Friday, February 12, 2010

Legacies


Alexander McQueen hung himself yesterday possibly because he couldn't cope with his Mom dying (please my darlings, don't) and this morning Gok Wan, he of How to look good naked, entertained me on Desert Island Discs as I tucked into a crumpet (pikelet to my family, sorry my darlings, I am giving in to public pressure) with Marmite and a toasted hot cross bun spread with Mick's Marvellous Marmalade (and marvellous it really is Mick). I was in bed, it was 9.00am and this was the height of indulgence and luxury for me especially as I managed to keep aforementioned pikelet and bun well and truly down. Gok made me cry when he said he couldn't bear the thought of being away from his Mom (sorry my darlings, so sorry) and the rest of his family on his desert island even with his lip balm. He also repeated his dictum of dumping self-doubt and being the beautiful person you are.

Now I can think of a few this wouldn't work for but with Gok and Alexander (real name Lee apparently) in mind I revisited my story of yesterday. It was all true, I did sick all over Stewart that first time and I did fall off my seat in his old jalopy and after that there were peas in his lap when I couldn't cut my steak and there was me quaffing the cork dregs in a restaurant in Florence, no less, because I thought they were in my tasting glass, too uncool to know that girls never have a tasting glass, well not in the 1960s they didn't. But hey thank you Gok, let's look again. I came from one of the bought houses round by us, I went to the grammar school, that day I shimmied down the steps with my 37-24-36 stats (about the size of one of my legs now), I had long straight very Cathy McGowan, Jean Shrimpton type 1960s hair that later one of his friends described as falling over my shoulders like bra straps (oh the poetry of young men!). I was 15 going on 25 and yes Gok I was a catch and guess what Alexander (nee Lee) I was dressed in a Chanel Suit.

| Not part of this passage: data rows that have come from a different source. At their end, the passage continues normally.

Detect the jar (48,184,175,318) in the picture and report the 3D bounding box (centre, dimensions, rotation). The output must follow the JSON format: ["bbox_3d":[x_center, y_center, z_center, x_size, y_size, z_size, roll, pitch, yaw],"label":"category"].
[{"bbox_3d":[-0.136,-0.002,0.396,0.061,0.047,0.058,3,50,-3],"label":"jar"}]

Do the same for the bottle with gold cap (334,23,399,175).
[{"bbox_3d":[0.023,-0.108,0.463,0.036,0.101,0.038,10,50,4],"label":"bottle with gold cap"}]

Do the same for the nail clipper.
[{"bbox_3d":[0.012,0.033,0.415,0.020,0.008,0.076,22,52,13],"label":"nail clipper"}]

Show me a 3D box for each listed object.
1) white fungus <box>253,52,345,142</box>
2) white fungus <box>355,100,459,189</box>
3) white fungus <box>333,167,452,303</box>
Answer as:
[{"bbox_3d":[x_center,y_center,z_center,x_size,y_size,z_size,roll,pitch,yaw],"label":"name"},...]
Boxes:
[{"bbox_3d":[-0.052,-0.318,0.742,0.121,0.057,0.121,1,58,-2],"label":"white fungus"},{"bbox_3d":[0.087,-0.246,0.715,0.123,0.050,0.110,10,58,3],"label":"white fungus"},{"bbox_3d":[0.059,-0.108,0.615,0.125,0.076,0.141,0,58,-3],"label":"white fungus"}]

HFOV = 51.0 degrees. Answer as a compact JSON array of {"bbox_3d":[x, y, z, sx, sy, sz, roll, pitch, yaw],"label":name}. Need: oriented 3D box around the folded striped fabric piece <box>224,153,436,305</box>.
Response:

The story of that suit is a strange one. We were not rich, in fact at the time the suit was bought I was in a one-parent family, my Dad having run off with "the trollop", my Mom was a dinner lady at Stewart's big comp and I was soon to be in receipt of a charity grant to keep me in school after school leaving age. But my Uncle George was an insurance man and he had sold my parents endowment policies for me and my brother when we were born. Neil's had come good a couple of years earlier and he bought his first, but by no means last, reel to reel Grundig tape recorder. I don't remember being asked what I wanted when mine fell due, maybe I said something nice to wear, I was 14 at the time. I think my Mom was making one last attempt to turn me into the girl she wanted, ie ladylike, nice blond curly hair, good at sewing and a help around the house, not the girl I was, ie none of those things.

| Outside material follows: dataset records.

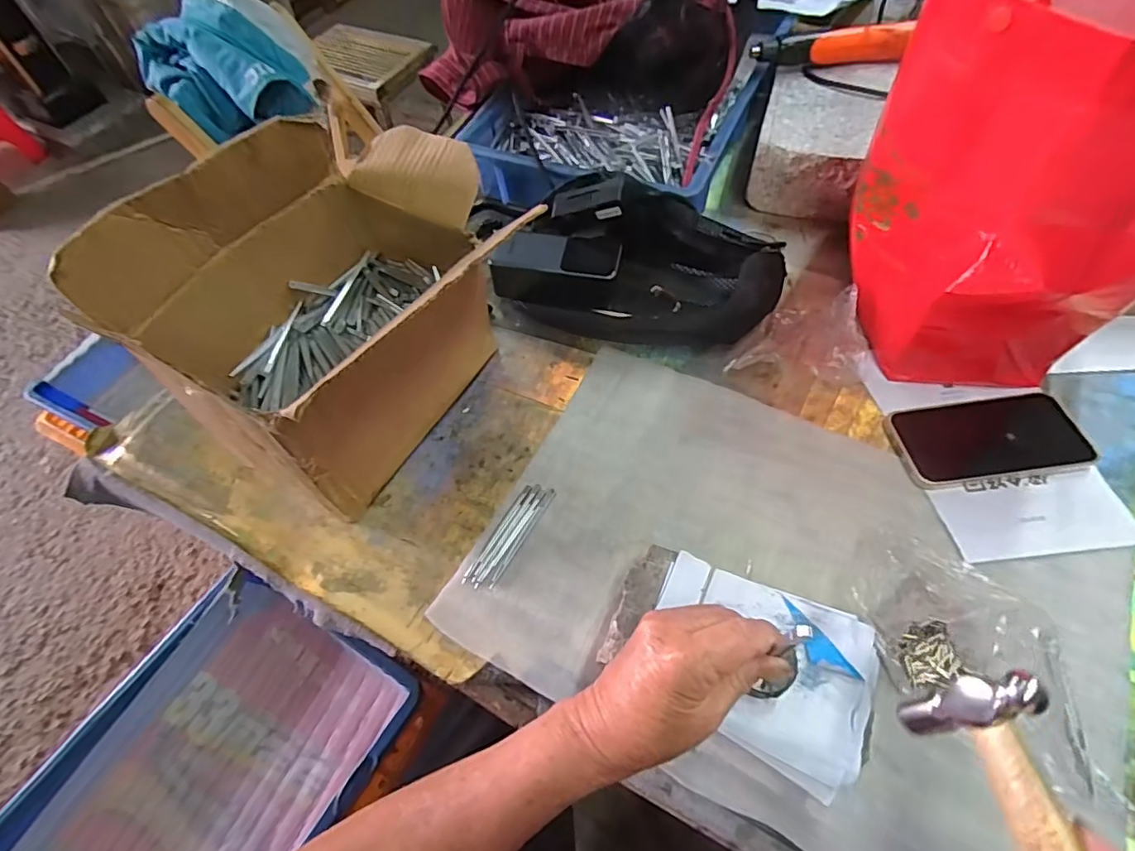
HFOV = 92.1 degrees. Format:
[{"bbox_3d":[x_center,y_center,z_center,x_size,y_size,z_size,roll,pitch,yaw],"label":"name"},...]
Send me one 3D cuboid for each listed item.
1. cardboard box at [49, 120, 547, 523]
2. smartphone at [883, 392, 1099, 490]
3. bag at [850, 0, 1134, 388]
[{"bbox_3d":[-0.186,-0.095,0.445,0.169,0.225,0.244,28,64,19],"label":"cardboard box"},{"bbox_3d":[0.355,0.011,0.464,0.155,0.010,0.074,-8,58,-1],"label":"smartphone"},{"bbox_3d":[0.359,-0.204,0.433,0.220,0.290,0.239,24,63,18],"label":"bag"}]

I don't think my Mom knew the full significance of the Chanel label, we were more C & A in those days; but she knew that shop up New St in town was posh and if that couldn't make a lady of me nothing could. I didn't appreciate the wonder of it either but looking back it was one of those Chanel suits, you know classic round neck, collarless, boxy jacket with two rows of silk covered pockets each side, nice shaped tapering skirt and it was in the palest bobbly most girly pink you could imagine.

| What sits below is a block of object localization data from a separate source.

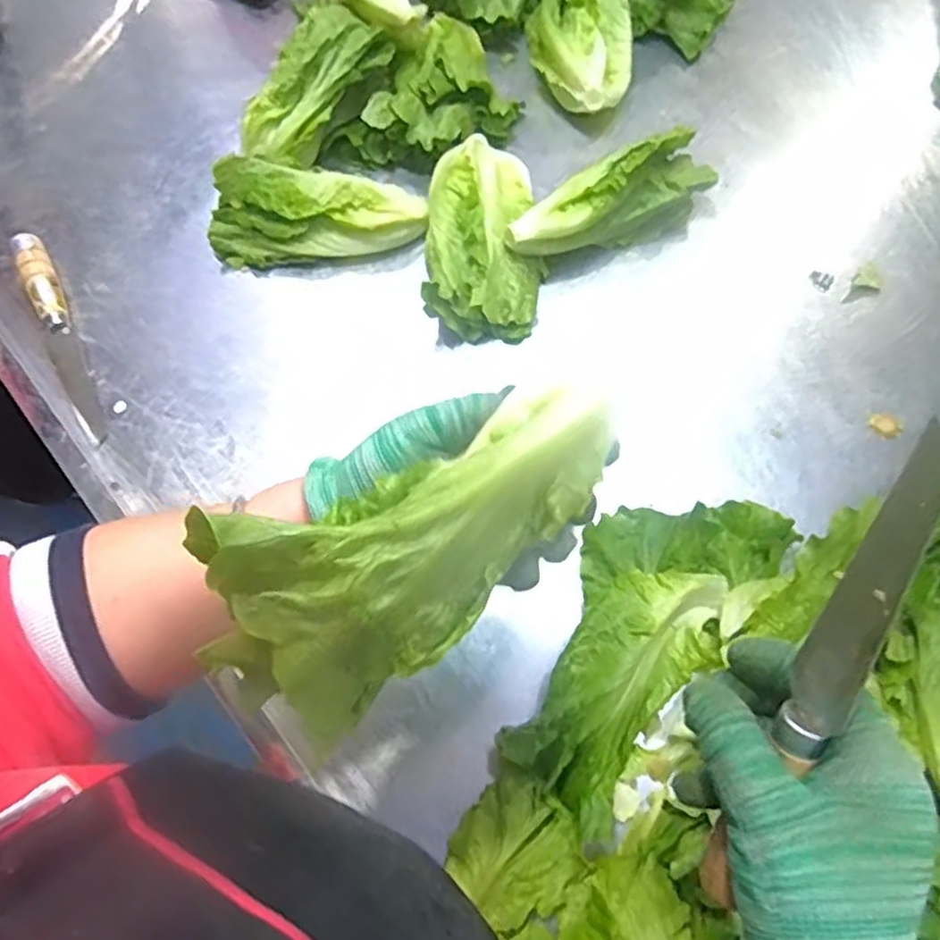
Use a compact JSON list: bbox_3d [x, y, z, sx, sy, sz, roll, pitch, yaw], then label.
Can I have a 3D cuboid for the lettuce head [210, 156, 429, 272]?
[{"bbox_3d":[-0.128,-0.210,0.599,0.179,0.055,0.067,4,68,4],"label":"lettuce head"}]

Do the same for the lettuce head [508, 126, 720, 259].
[{"bbox_3d":[0.111,-0.215,0.589,0.177,0.071,0.054,-23,69,-7],"label":"lettuce head"}]

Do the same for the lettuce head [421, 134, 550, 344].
[{"bbox_3d":[0.012,-0.194,0.592,0.094,0.054,0.181,0,68,2],"label":"lettuce head"}]

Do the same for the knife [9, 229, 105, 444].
[{"bbox_3d":[-0.329,-0.107,0.575,0.025,0.025,0.199,-24,69,-8],"label":"knife"}]

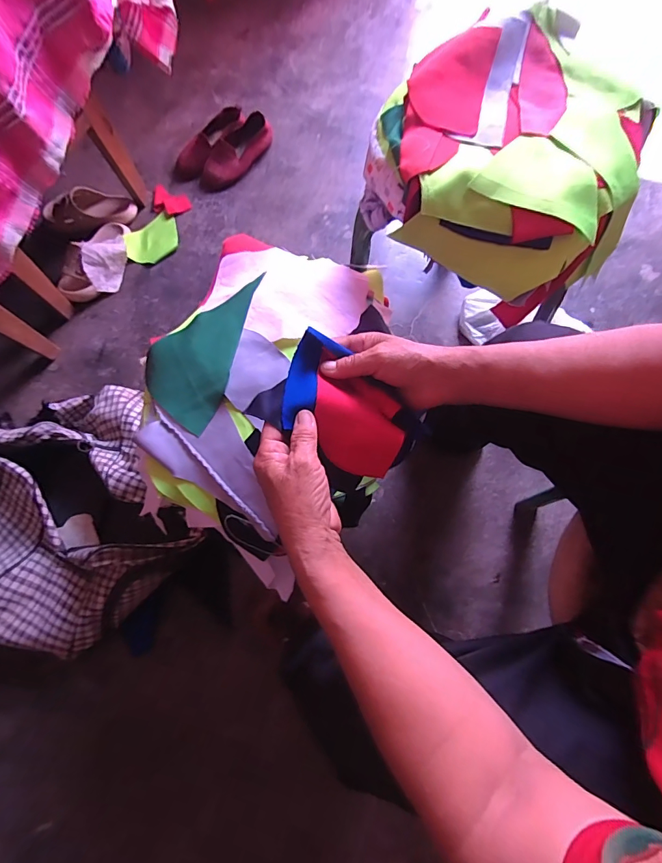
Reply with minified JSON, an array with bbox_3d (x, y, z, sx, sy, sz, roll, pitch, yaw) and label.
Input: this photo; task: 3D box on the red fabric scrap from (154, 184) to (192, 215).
[{"bbox_3d":[-0.381,-0.551,0.994,0.097,0.014,0.066,15,73,7],"label":"red fabric scrap"}]

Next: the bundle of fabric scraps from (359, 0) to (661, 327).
[{"bbox_3d":[0.202,-0.314,0.478,0.305,0.107,0.303,31,76,12],"label":"bundle of fabric scraps"}]

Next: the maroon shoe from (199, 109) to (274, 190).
[{"bbox_3d":[-0.233,-0.677,1.008,0.082,0.062,0.211,36,77,13],"label":"maroon shoe"}]

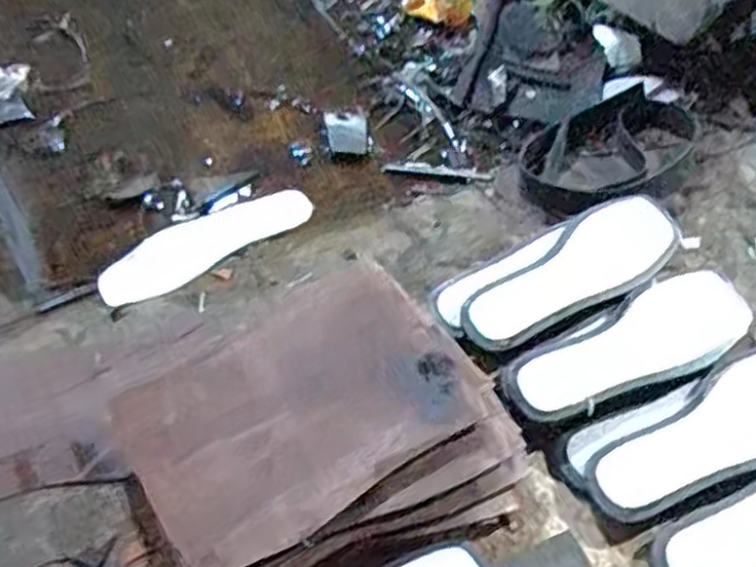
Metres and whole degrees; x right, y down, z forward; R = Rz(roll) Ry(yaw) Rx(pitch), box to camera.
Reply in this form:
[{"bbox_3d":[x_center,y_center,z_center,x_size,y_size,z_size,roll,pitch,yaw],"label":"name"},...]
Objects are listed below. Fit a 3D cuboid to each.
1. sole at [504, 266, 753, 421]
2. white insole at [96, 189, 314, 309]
[{"bbox_3d":[0.232,0.058,0.654,0.246,0.027,0.082,-26,58,-17],"label":"sole"},{"bbox_3d":[-0.191,-0.048,0.822,0.244,0.011,0.079,-32,60,-21],"label":"white insole"}]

I did love it but I know that by the time I went out for that lunch with Stewart the pink was blotched with 14 year old's carelessness and later when I became a Mod and then a sort of studenty scruffy type it got dyed brown in an old zinc bucket and had its skirt turned up to just below knicker level like all my other skirts. I don't know when Mom gave it to the rag and bone man but it wouldn't have raised an eyebrow when she did.

Now Jess rails at me as she is heavily into vintage and knows what a 1960s Chanel suit would fetch. Just as she rails at me for letting my Mom throw away the Woolworth's cups and saucers that keep on popping up in Homes and Antiques showing iconic 60s furniture and I rail at my brother for throwing away a piece of that iconic furniture that my arty farty Dad bought for a king's ransom much to my Mom's ire as it was unsitonable and we hadn't paid the electricity bill.

So my only chance of leaving a legacy lost over 40 years ago, along with my only chance of being "a lady". Thank God for that I say and, sorry my darlings, you will just have to put up with a few wobbly pots and the ready wit and repartee.

1 comment:

  1. My mate natalie is mates with Gok and he is a brummiefile. I am gonna get him to follow your blog, although I am still mad about the chanel suit though but like Gok I am purely high street and the vintage c&a stuff I got from Mrs Payne!